Industrial landfill asks for increased operating hoursIt took eight months of intense debate, three council votes and more than 20 different conditions before a new industrial landfill was approved for Cloquet’s Antus Addition in February 2011.
By: Jana Peterson, Pine Journal
It took eight months of intense debate, three council votes and more than 20 different conditions before a new industrial landfill was approved for Cloquet’s Antus Addition in February 2011.
Since then, Shamrock Environmental Landfill has opened (last fall) and changed owners (from DemCon Companies to SKB Environmental), all with little fanfare.
Now the landfill owners are asking for an amendment to the conditional use permit approved last year. The company is proposing to modify the operating hours to allow the industrial landfill to accept waste 24 hours a day, seven days a week. The current permit set the normal operating hours for waste acceptance at the landfill from 7 a.m. to 5 p.m. Monday through Friday and 7 a.m. to 1 p.m. on Saturdays.
A public hearing on the conditional use permit amendment request will be conducted by the Cloquet Planning Commission at its 7 p.m. meeting Tuesday, June 26, at the Cloquet City Hall, 1307 Cloquet Ave.
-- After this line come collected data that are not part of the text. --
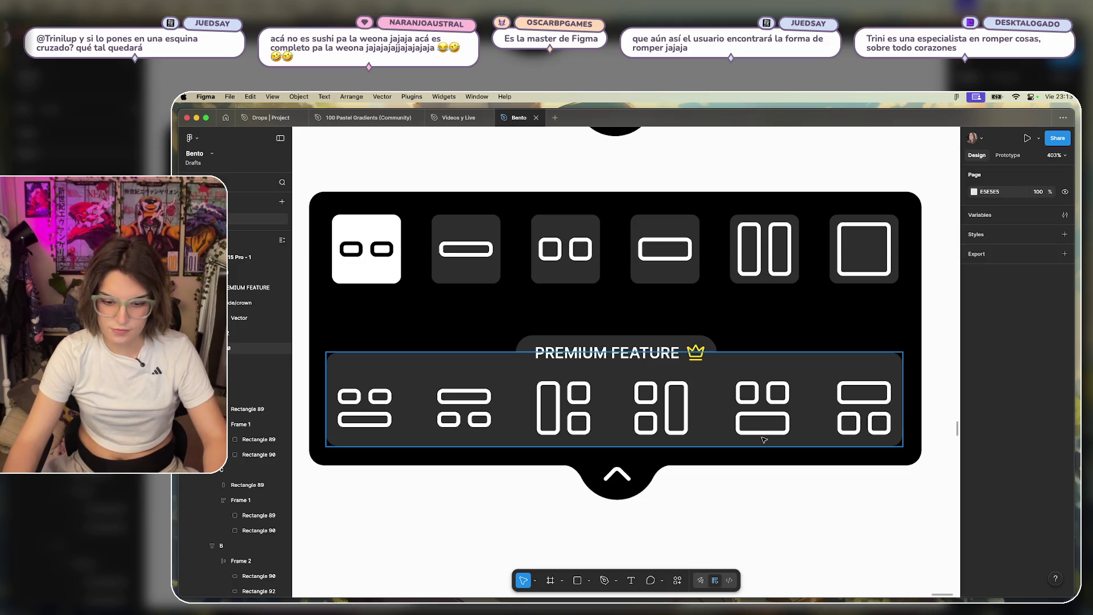
Try merging the badge and panel with a boolean operation, then undo it.
{"action": "left_click", "coordinate": [709, 354]}
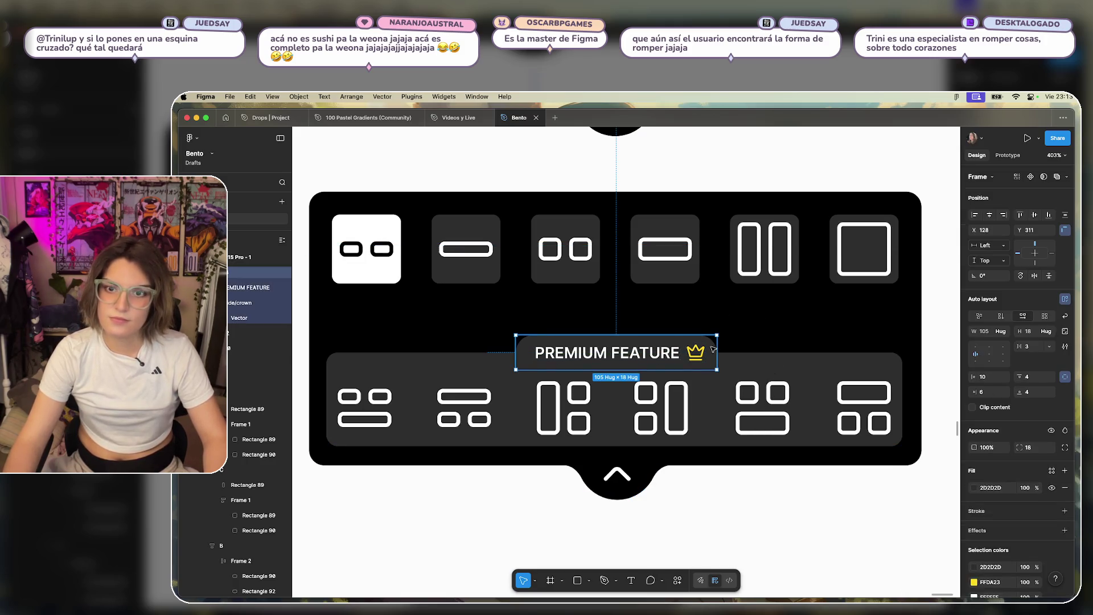
{"action": "left_click", "coordinate": [722, 358], "text": "shift"}
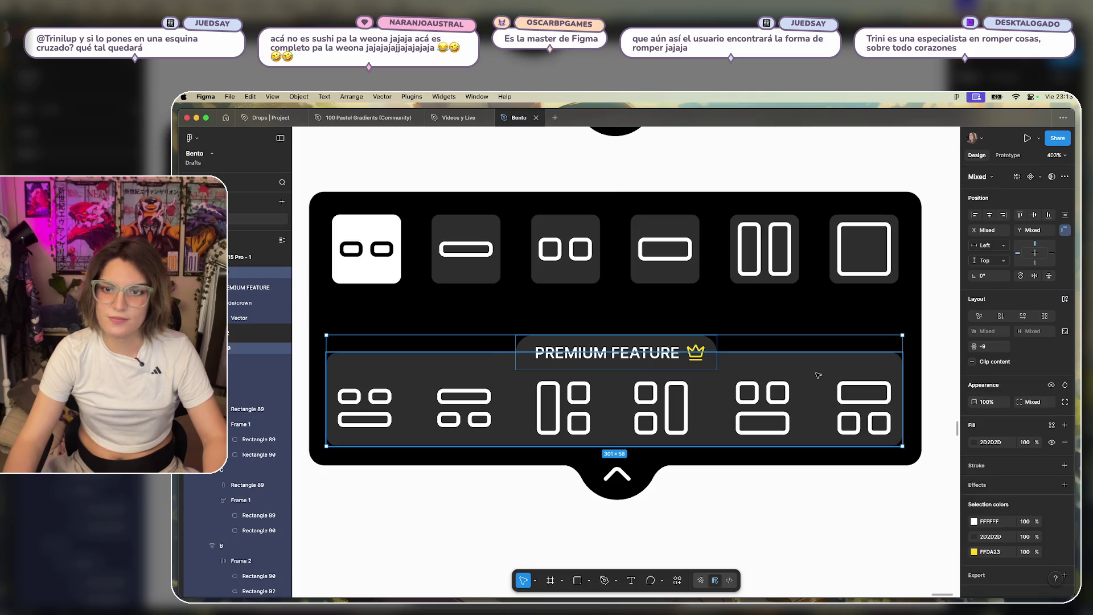
{"action": "left_click", "coordinate": [1065, 177]}
{"action": "left_click", "coordinate": [1050, 194]}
Citizens are invited to comment during the public hearing portion of the meeting or in writing prior to the hearing.
Cloquet City Planner Al Cottingham said the request comes because the landfill would like to accept waste from a company out of Duluth that requires the extended hours.
John Domke, vice president of SKB Environmental, said it’s a matter of providing service to customers who can’t store waste until the landfill’s restricted opening hours.
“This is not a problem we’ve ever encountered here [at the company’s other landfills],” Domke said. “These are local industries who currently take their waste to different landfills that are open 24/7.”
Domke said it would really be a matter of trucks coming in to the landfill site near Cloquet’s Hilltop soccer fields and disposing of waste, there should be little to no additional noise to bother any neighbors.
“We would try to avoid running any equipment, if possible,” he said. “And there would be a certified operator there at all times so there would be no chance of anything getting disposed of that isn’t OK.”